Professional Service Agreement

FLSA Amendment Bars Employers from Retaining Tips But Removes DOL Prohibition on Tip Sharing

April 02, 2018

An amendment to the Fair Labor Standards Act (FLSA) in the omnibus budget bill, “Consolidated Appropriations Act, 2018,” provides that an employer “may not keep tips received by its employees for any purposes, including allowing managers or supervisors to keep any portion of employees’ tips, regardless of whether or not the employer takes a tip credit.”

However, the amendment also expressly rescinds the portions of Department of Labor (DOL) regulations that prohibited employers from requiring tipped employees to share their tips with traditionally “non-tipped” employees. That prohibition is no longer valid, thus restoring federal law as it existed prior to the 2011 regulation,i.e.,permitting, under federal law, tipped and non-tipped workers to share tips, as long as the employer does not take a “tip credit.”

Trump Administration’s Proposed Rule Change

In 2017, the DOL issued a Notice of Proposed Rulemaking to rescind the tip-sharing prohibitions of a 2011 rule. However, nothing in the language of the proposed new rule would have prevented members of management, or even employers themselves, from retaining employee tips; the proposed rule did not in any way regulate tip distribution where no tip credit was sought and taken. As a result, employee advocacy groups and members of Congress balked. The DOL’s new proposal received even further backlash when accusations arose that the agency intentionally secreted a pre-proposal study showing this rule could result in employee tips being retained by employers.

New Congressional Amendment

The amendment to the FLSA unequivocally states that employers may not “retain” employee tips regardless of whether a tip credit is taken.

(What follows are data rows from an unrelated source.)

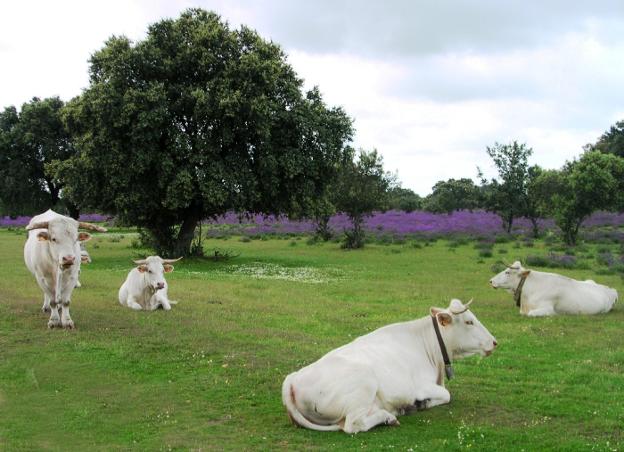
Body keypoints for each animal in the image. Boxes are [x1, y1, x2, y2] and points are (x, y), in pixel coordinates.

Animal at [282, 298, 498, 432]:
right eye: (469, 322)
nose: (495, 342)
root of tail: (293, 378)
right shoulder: (420, 387)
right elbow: (447, 395)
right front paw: (422, 403)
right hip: (364, 383)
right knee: (353, 425)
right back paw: (389, 417)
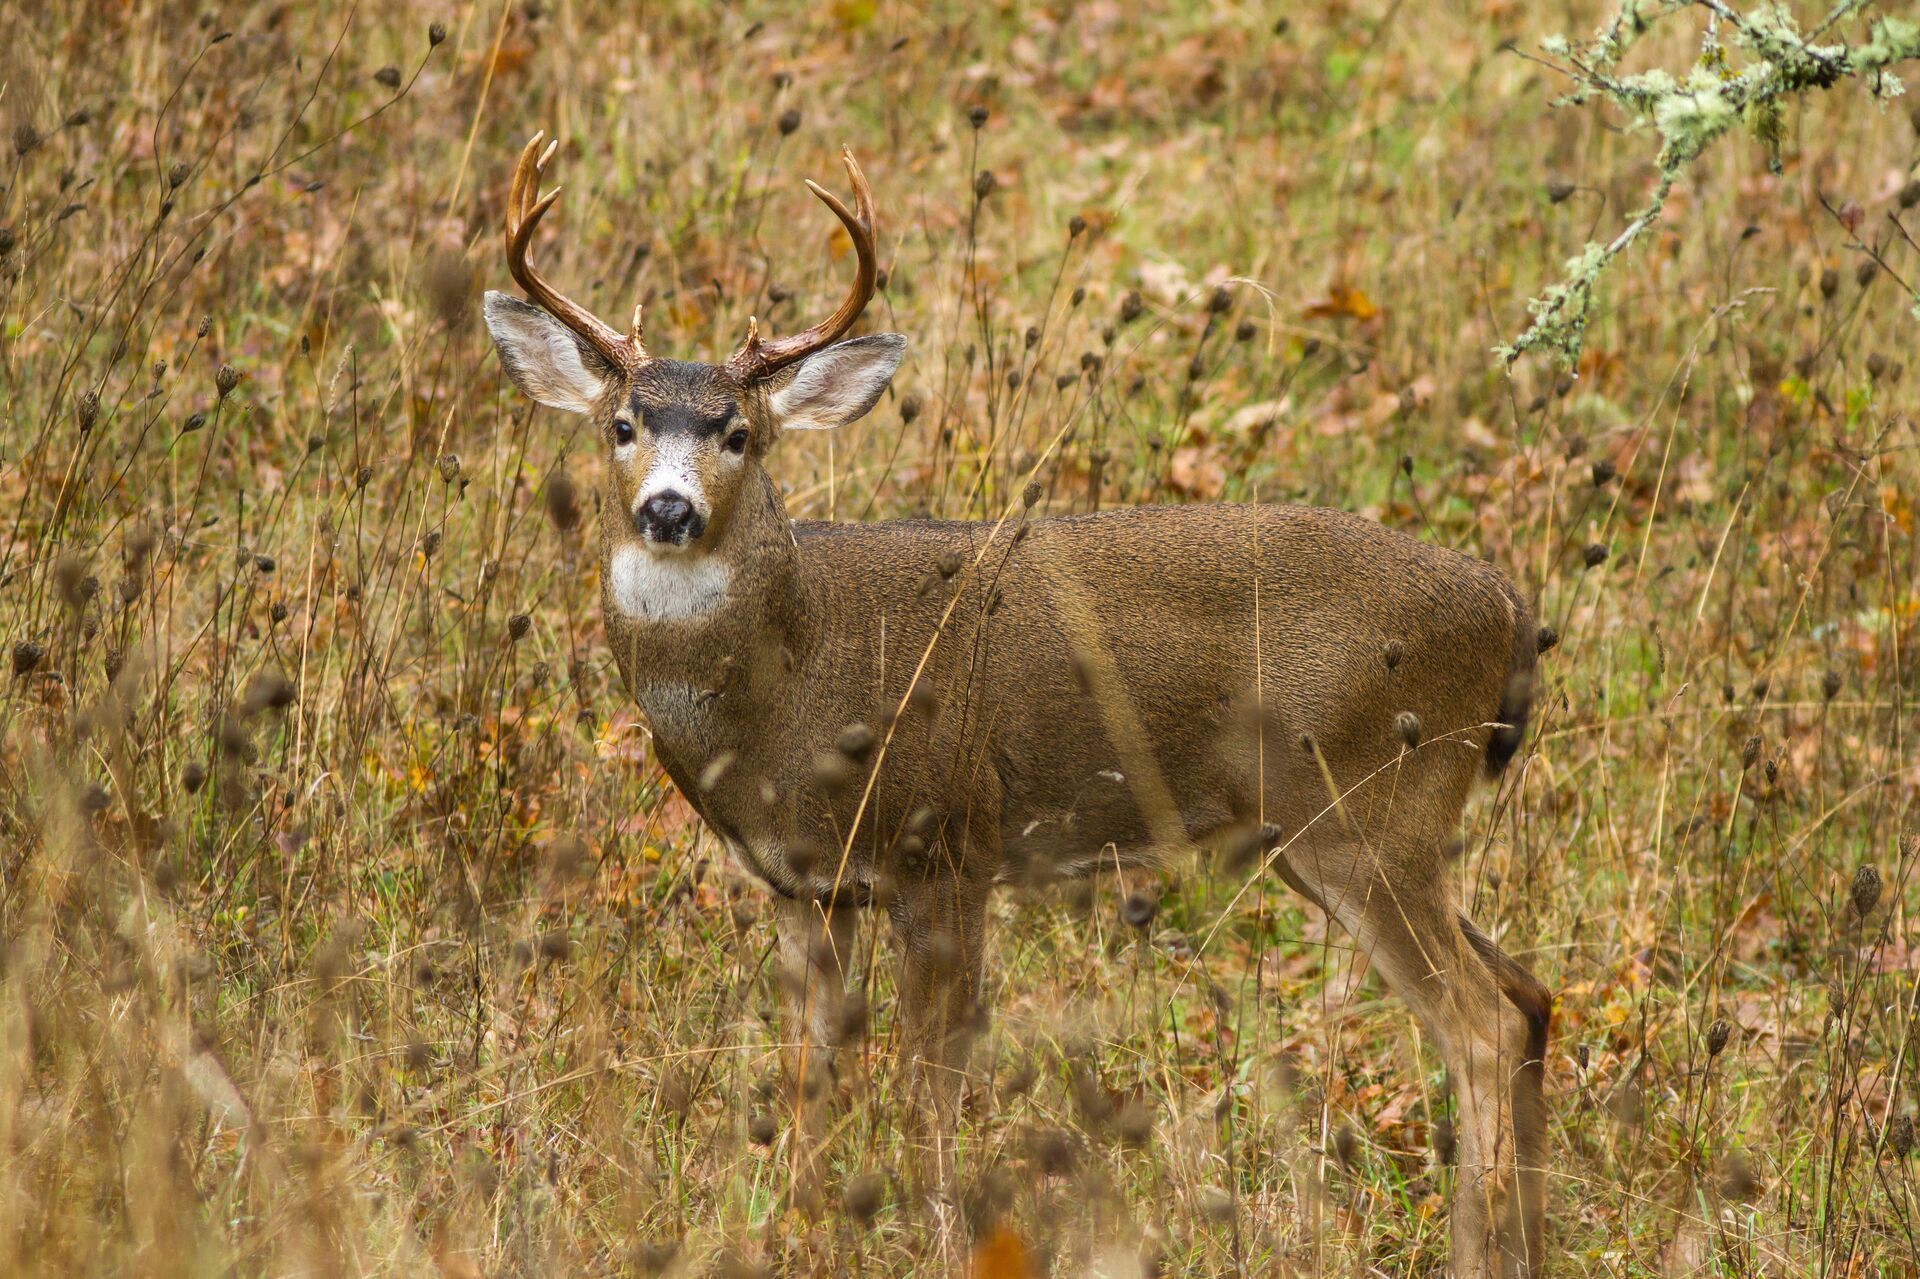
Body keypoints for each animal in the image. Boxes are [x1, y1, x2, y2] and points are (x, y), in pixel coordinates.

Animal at [483, 132, 1552, 1278]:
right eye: (622, 425)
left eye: (738, 434)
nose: (668, 509)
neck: (797, 695)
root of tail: (1506, 607)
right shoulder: (805, 886)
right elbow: (811, 1075)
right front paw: (796, 1224)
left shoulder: (948, 844)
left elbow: (929, 1082)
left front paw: (944, 1235)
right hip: (1355, 831)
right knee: (1529, 994)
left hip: (1371, 807)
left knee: (1482, 1024)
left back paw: (1478, 1248)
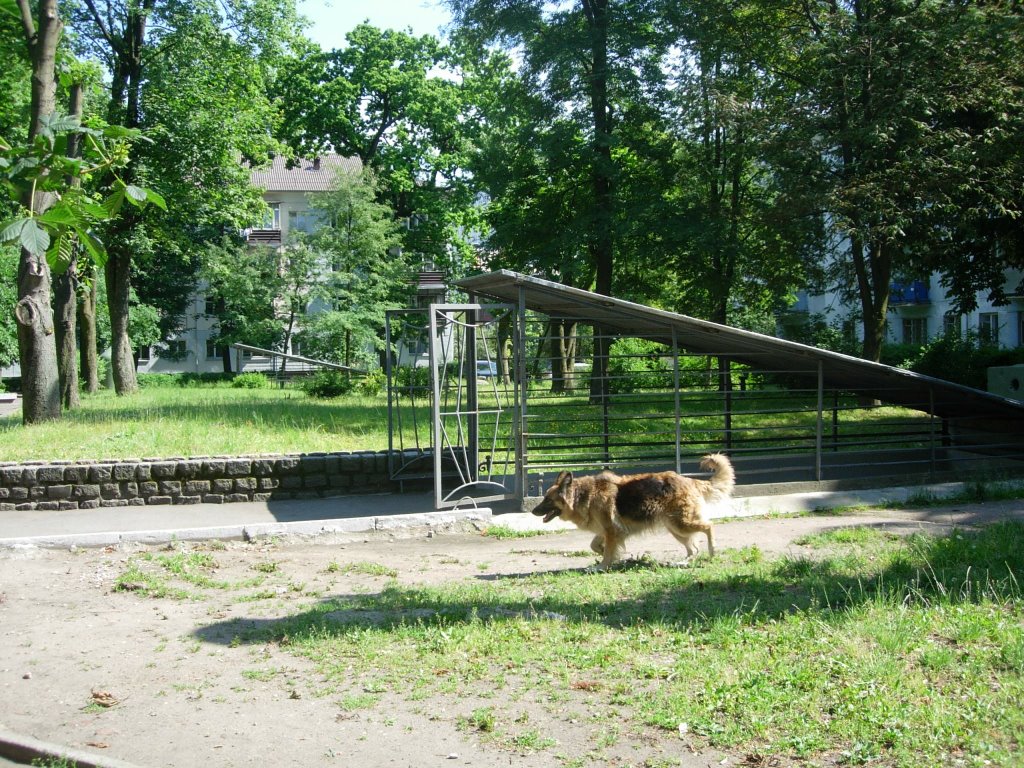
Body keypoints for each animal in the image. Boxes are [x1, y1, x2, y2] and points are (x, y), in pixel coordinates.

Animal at [528, 456, 737, 573]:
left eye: (547, 499)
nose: (532, 511)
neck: (583, 495)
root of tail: (690, 480)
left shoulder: (611, 530)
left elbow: (606, 552)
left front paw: (602, 566)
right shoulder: (608, 530)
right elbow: (595, 545)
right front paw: (609, 555)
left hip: (681, 524)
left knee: (709, 527)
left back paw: (712, 550)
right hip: (676, 528)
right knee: (693, 548)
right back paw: (682, 563)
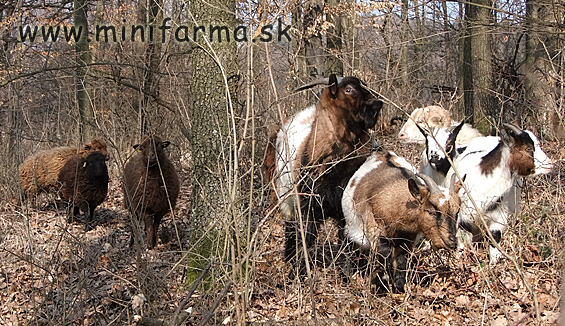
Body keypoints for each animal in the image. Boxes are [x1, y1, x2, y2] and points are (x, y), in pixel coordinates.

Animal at [342, 152, 460, 292]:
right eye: (431, 211)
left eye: (457, 212)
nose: (452, 240)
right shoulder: (376, 231)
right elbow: (385, 254)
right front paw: (382, 282)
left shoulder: (406, 241)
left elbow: (400, 262)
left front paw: (398, 287)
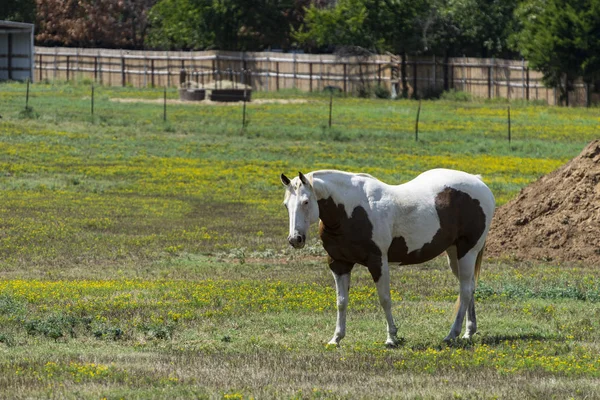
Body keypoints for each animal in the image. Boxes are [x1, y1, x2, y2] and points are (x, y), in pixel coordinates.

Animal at [282, 169, 496, 346]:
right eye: (286, 205)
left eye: (305, 202)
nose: (295, 239)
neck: (351, 210)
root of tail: (478, 182)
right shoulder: (339, 264)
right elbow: (341, 301)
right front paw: (336, 338)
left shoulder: (378, 262)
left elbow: (384, 298)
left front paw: (391, 337)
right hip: (454, 255)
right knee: (470, 287)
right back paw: (469, 332)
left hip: (468, 251)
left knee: (465, 291)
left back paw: (452, 334)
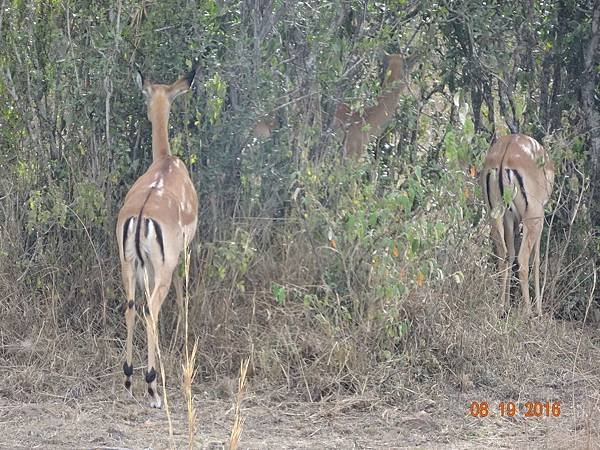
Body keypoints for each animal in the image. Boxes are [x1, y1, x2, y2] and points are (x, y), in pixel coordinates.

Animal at [480, 134, 556, 316]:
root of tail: (505, 153)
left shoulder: (509, 219)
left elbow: (511, 254)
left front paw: (507, 304)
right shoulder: (539, 219)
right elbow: (536, 259)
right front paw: (539, 310)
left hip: (496, 216)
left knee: (504, 256)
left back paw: (501, 307)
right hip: (532, 218)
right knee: (523, 260)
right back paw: (528, 312)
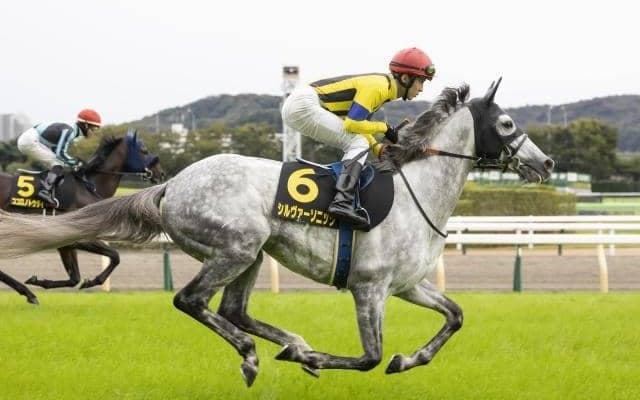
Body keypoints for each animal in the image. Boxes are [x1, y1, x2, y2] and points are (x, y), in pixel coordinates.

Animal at [0, 130, 164, 304]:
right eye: (144, 150)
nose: (161, 173)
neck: (88, 187)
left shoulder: (65, 242)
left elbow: (75, 278)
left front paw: (39, 281)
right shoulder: (74, 235)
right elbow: (115, 256)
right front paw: (92, 281)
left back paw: (28, 292)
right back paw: (27, 292)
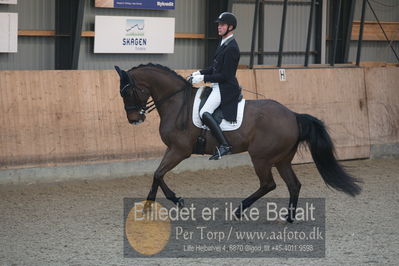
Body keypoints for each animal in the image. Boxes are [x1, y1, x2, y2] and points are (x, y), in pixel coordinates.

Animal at [113, 62, 362, 222]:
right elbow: (158, 174)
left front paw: (152, 204)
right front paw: (172, 200)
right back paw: (288, 218)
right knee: (293, 184)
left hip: (261, 158)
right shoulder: (172, 150)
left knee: (268, 184)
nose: (134, 119)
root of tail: (293, 115)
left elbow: (158, 173)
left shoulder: (180, 150)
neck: (176, 103)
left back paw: (239, 210)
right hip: (281, 159)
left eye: (127, 92)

The amendment extends this concept to prohibit “managers” and “supervisors” from retaining tips, although it fails to define those terms and, therefore, creates ambiguity as to whether employees with any supervisory authority would be prohibited from sharing tips, even if they are in positions that traditionally do so.

The amendment further provides that a violation of this provision subjects the employer to a civil penalty of up to $1,100 for each such violation, as well as liability to the affected employee(s) for the unlawfully retained tips and an equal amount in liquidated damages. Moreover, if the employer retains tips and takes a tip credit, the penalty also includes loss of the tip credit in addition to disgorgement of the unlawfully retained tips.

To the extent that it precludes employers from keeping tips, the provision is in accord with the 2011 rule. However, in a return to the pre-2011 rule, the amendment will allow employers to require traditionally tipped employees to share their tips with traditionally non-tipped employees — as long as the tipped employees are paid at least the full minimum wage.

To recap, the amendment to the FLSA establishes a compromise: it permits tip splitting among and with non-supervisory, non-service employees (such as cooks) where no tip credit is taken, but otherwise forbids distribution of tips to such employees when a tip credit is taken, and categorically bans retention of tips by an employer, manager, or supervisor under either scenario.